The hearings are part of an effort to push for passage of Denham’s Civilian Property Realignment Act (H.R. 1734), which cleared the House in April but stalled in the Senate. It would streamline the process of selling unneeded federal properties through an appointed independent board.

In confronting Peres, committee Republicans blasted the “opportunity costs” of allowing the Georgetown plant to sit empty for more than a decade, at an estimated cost of $3.5 million, while it was used to store extra fuel and spare parts as well as to serve as a backup in case the District of Columbia’s central heating plant broke down. They also faulted GSA for its slowness in addressing empty public buildings in Los Angeles; Miami; Bethesda, Md.; and elsewhere in Washington. “For every vacant building sold, GSA continues to create vacant space,” Denham said. “It’s unacceptable and costly to the taxpayer.”

Mica mocked GSA for its April scandal stemming from overspending on a training conference and expressed skepticism toward the administration’s program to sell 14,000 unneeded properties by holding up a sign that read “Three down, 13,997 to go.”

Rep. Richard Hanna, R-N.Y., asked Peres whether he thought the sales of unneeded properties could be better handled by the private sector.

Peres said no. “We have the expertise and a strategy, though we do use brokers,” he said. In the last 10 years, GSA has disposed of more than 2,600 governmentwide assets, generating proceeds of $4.2 billion, he said.
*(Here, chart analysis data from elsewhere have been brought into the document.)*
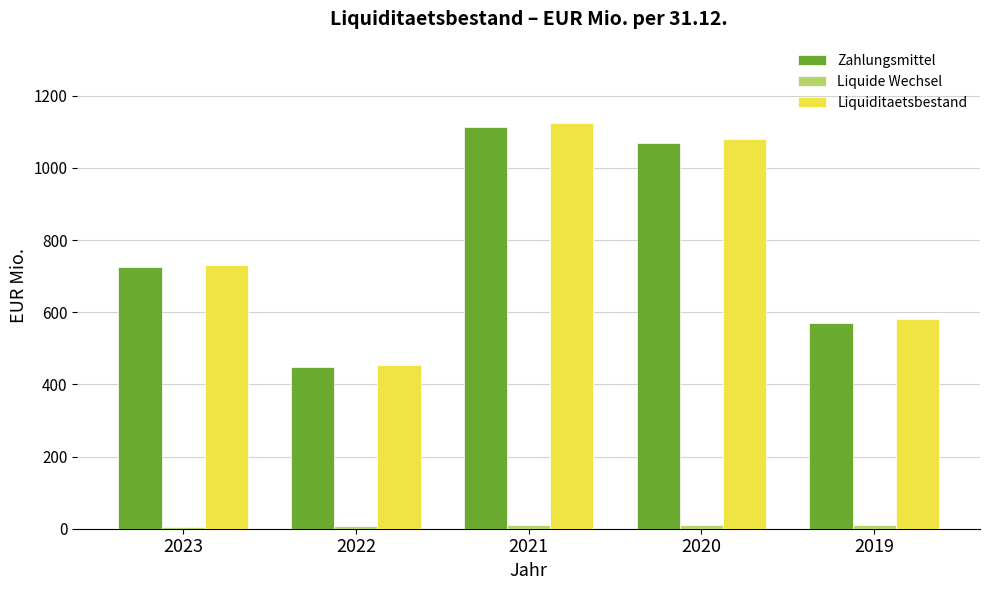

The Liquiditaetsbestand series shows 581.0 at 2019. True or false?

True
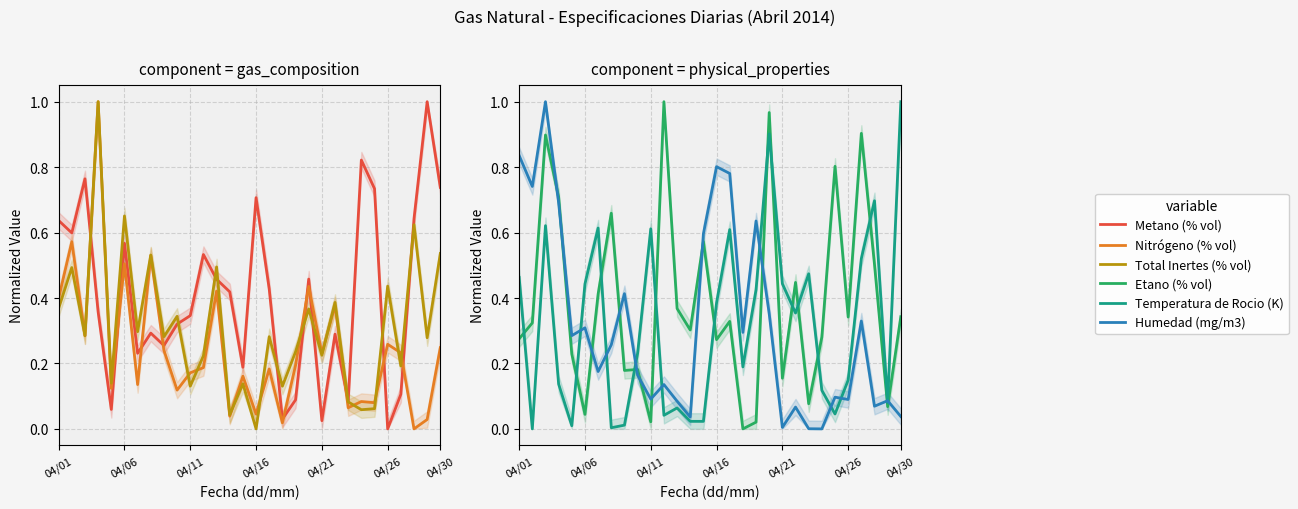

At which label does Humedad (mg/m3) reach its minimum?

23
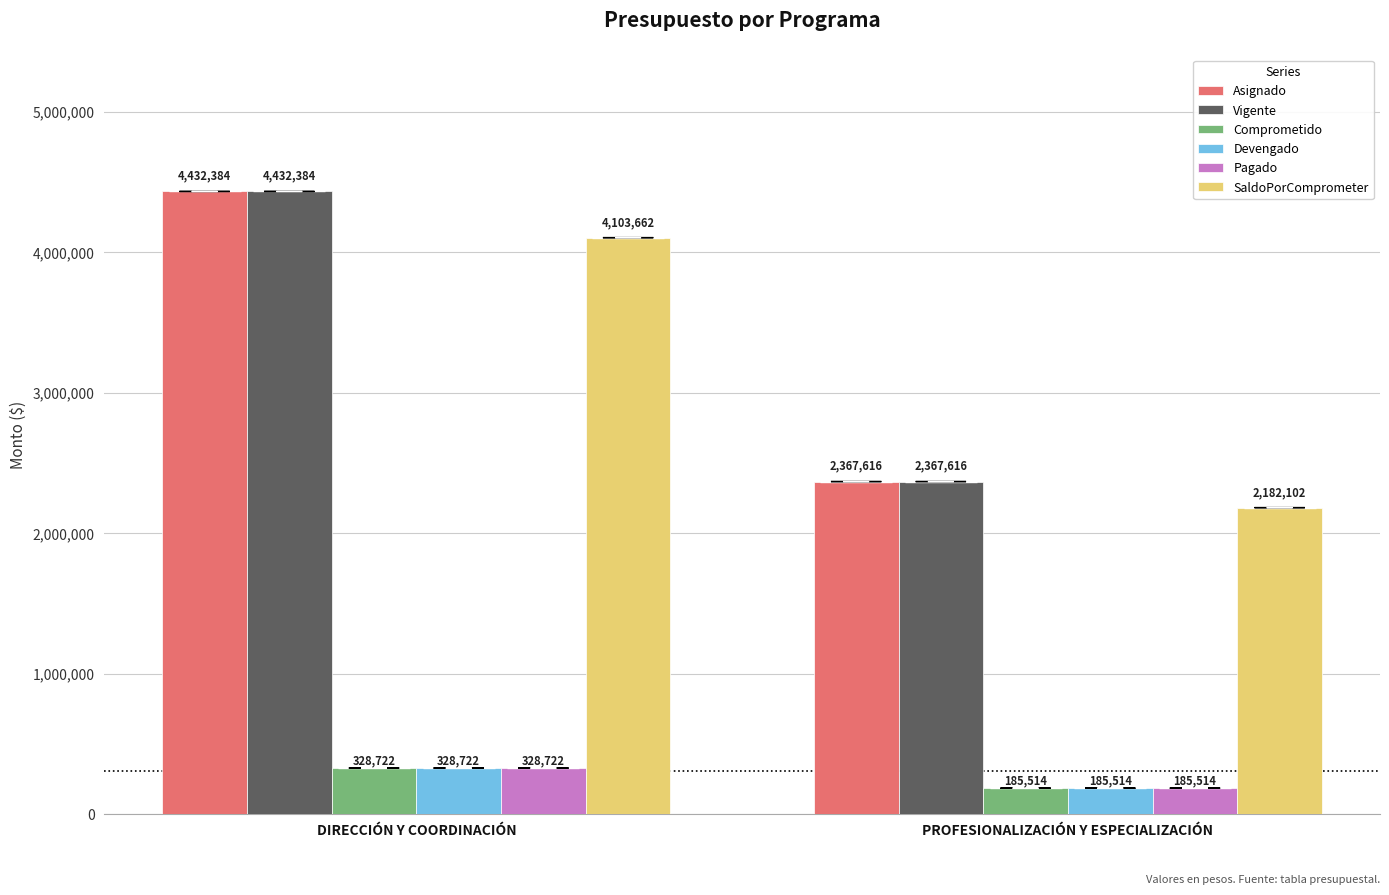

At which label does SaldoPorComprometer first exceed 4103661?

DIRECCIÓN Y COORDINACIÓN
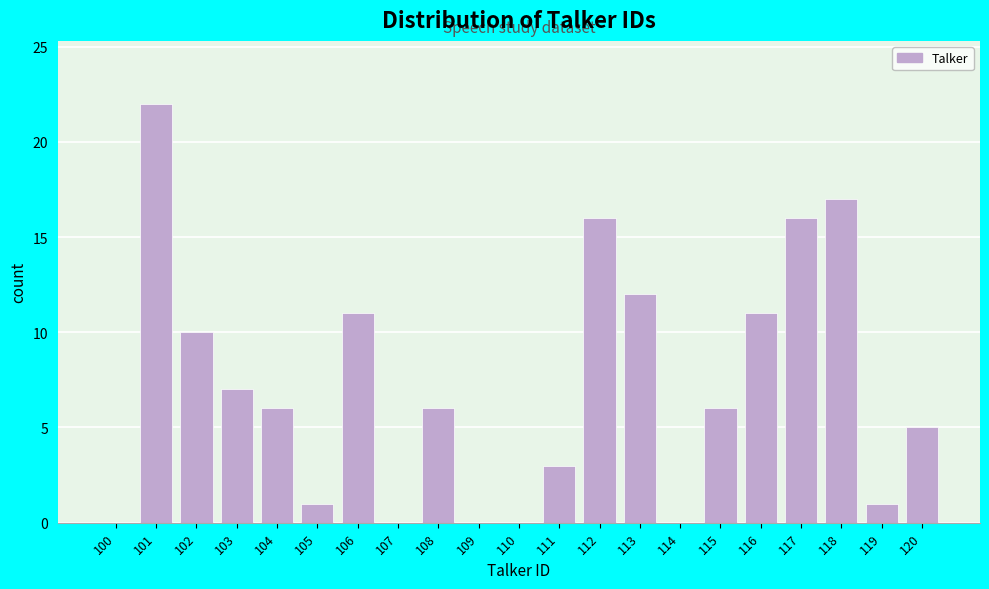

Reading left to right, what are all the values shown in this chart?

100=0	101=22	102=10	103=7	104=6	105=1	106=11	107=0	108=6	109=0	110=0	111=3	112=16	113=12	114=0	115=6	116=11	117=16	118=17	119=1	120=5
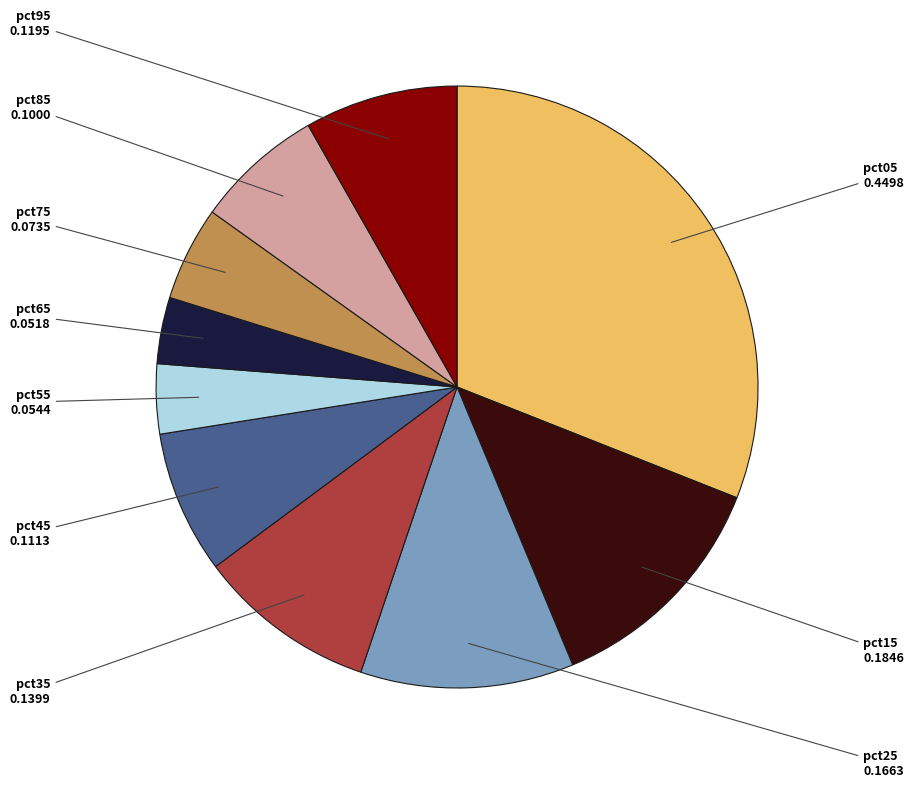

Count the number of slices in the pie.

10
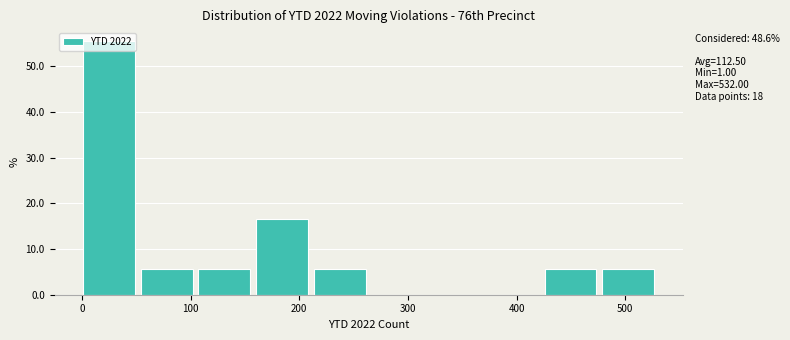

Over which range of the x-axis is the bar tallest?

0 to 50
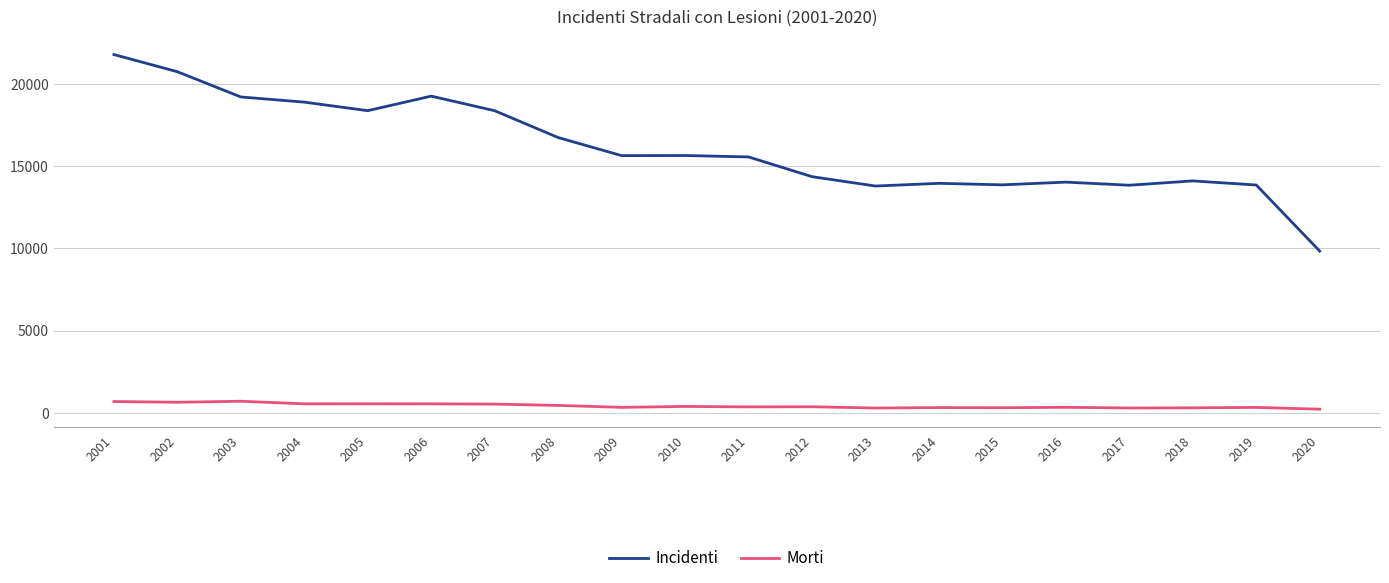

Is it true that Morti equals 555 at 2005?

True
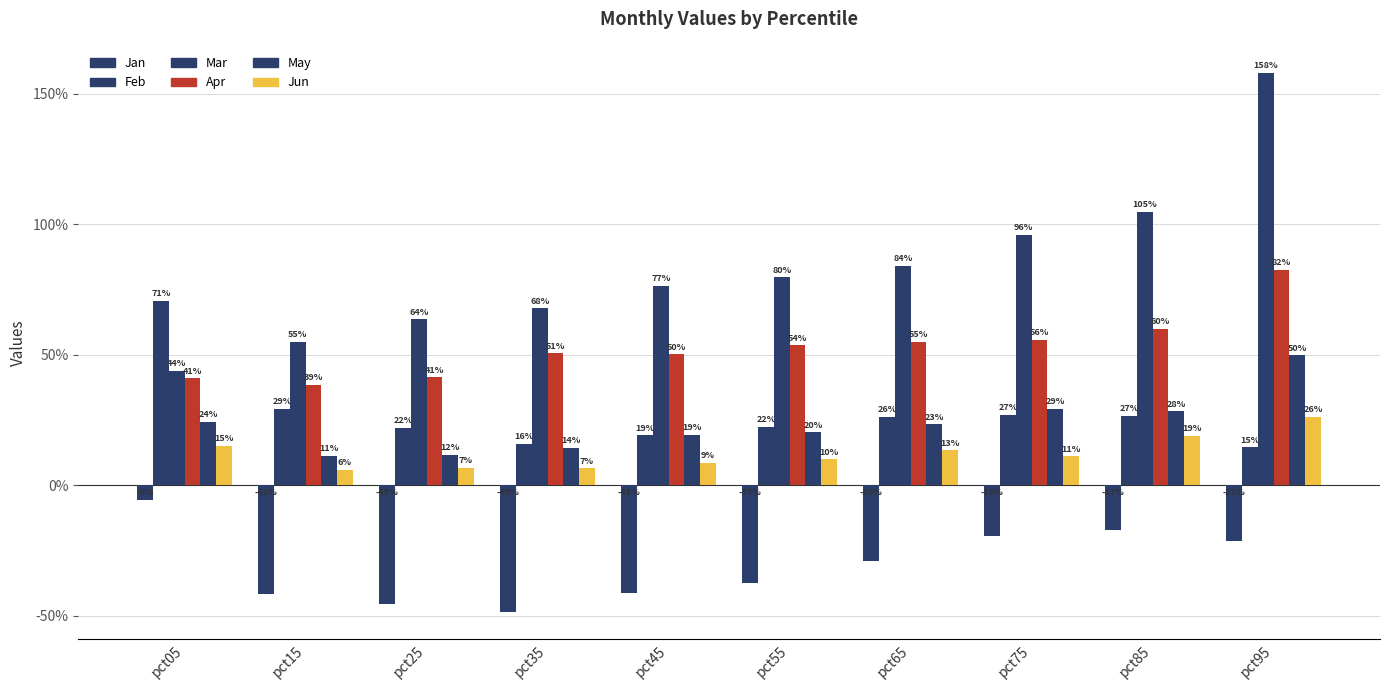

Rank the series at pct95 from lowest to highest value.

Jan, Feb, Jun, May, Apr, Mar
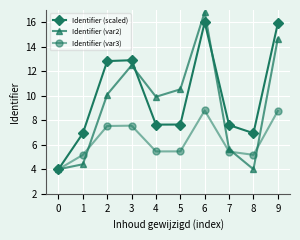

Is it true that Identifier (scaled) equals 16.0 at 6?

True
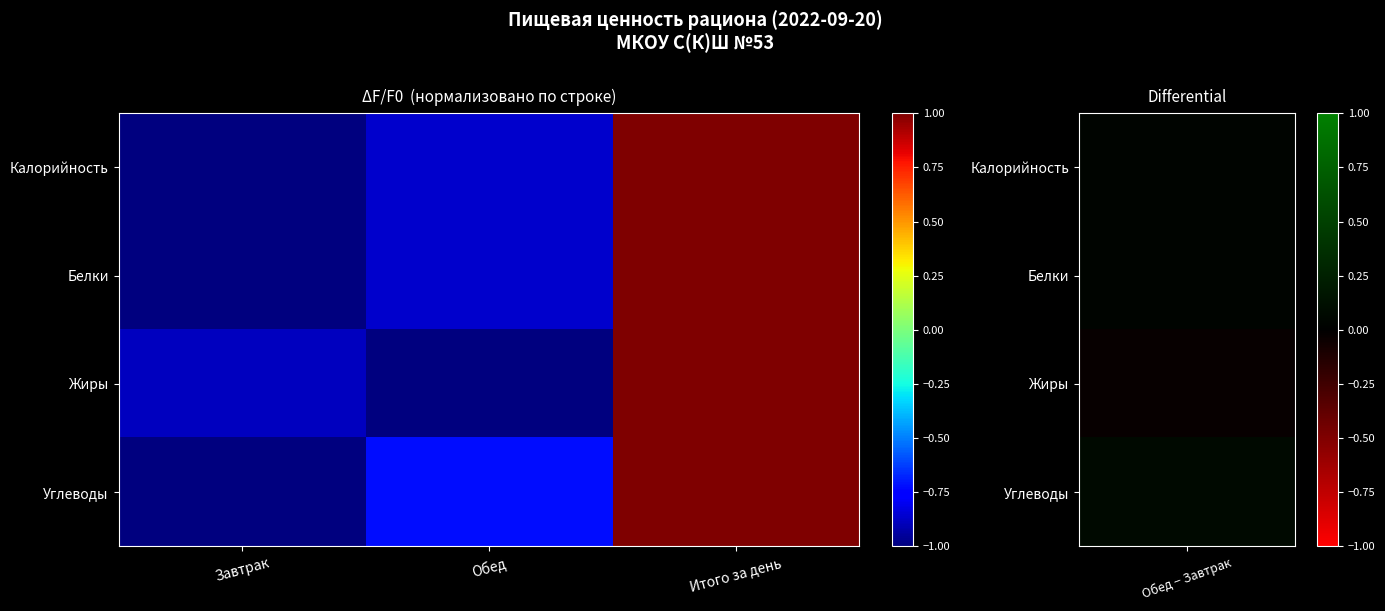

List the series in order of their peak value, highest first.

Калорийность, Белки, Жиры, Углеводы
Of the government’s 893,381 buildings and structures, GSA controls only 9,476, or about 12.3 percent. Only 124 of the 14,000 marked as unneeded are GSA-controlled, he added, noting that 24 major agencies have their own landholding authority, departments such as the Defense, Veterans Affair and Interior, each with varying incentives to sell, such as the ability to retain any proceeds. “We’re not the only disposal agency,” Peres said. “I can’t speak to their expertise, but we have expertise.”

Asked whether GSA advertises on e-Bay and Craigslist, he said it posts sales on Realestatesales.gov. Unfortunately, Peres added, sales “sometimes require an upfront investment to relocate an agency, which is difficult in these budgetary times.”

Ranking panel member Del. Eleanor Holmes Norton, D-D.C., pressed for more details on GSA’s plans for selling the Cotton Annex (the process is under way) and noted the agency’s need to deal with requirements under the 1970 National Environmental Policy Act and the 1966 Historic Preservation Act. She said she expected GSA to work closely with the deputy mayor of the District of Columbia on local zoning issues while the sale of the Georgetown heating plant goes through.

Mica said his inquiries that morning among security guards at the plant convinced him that GSA’s notion that the heating plant served as a backup was “bogus,” because the equipment hadn’t been turned on in a decade and had been cannibalized. “If you’re the most efficient” at selling properties, he told Peres, “then God help us!”

Peres said he found the panel’s hearings “helpful in marketing the property, because it gets the word out.”

Denham shot back that he was “glad you find the hearings helpful, because you will see more across the nation.” He and Mica plan to hold field hearings in places like Miami and Texas, on into the next Congress, he said, whether on a bipartisan basis or not.

CORRECTION: The story has been changed to reflect that the Old Post Office was leased to Donald Trump.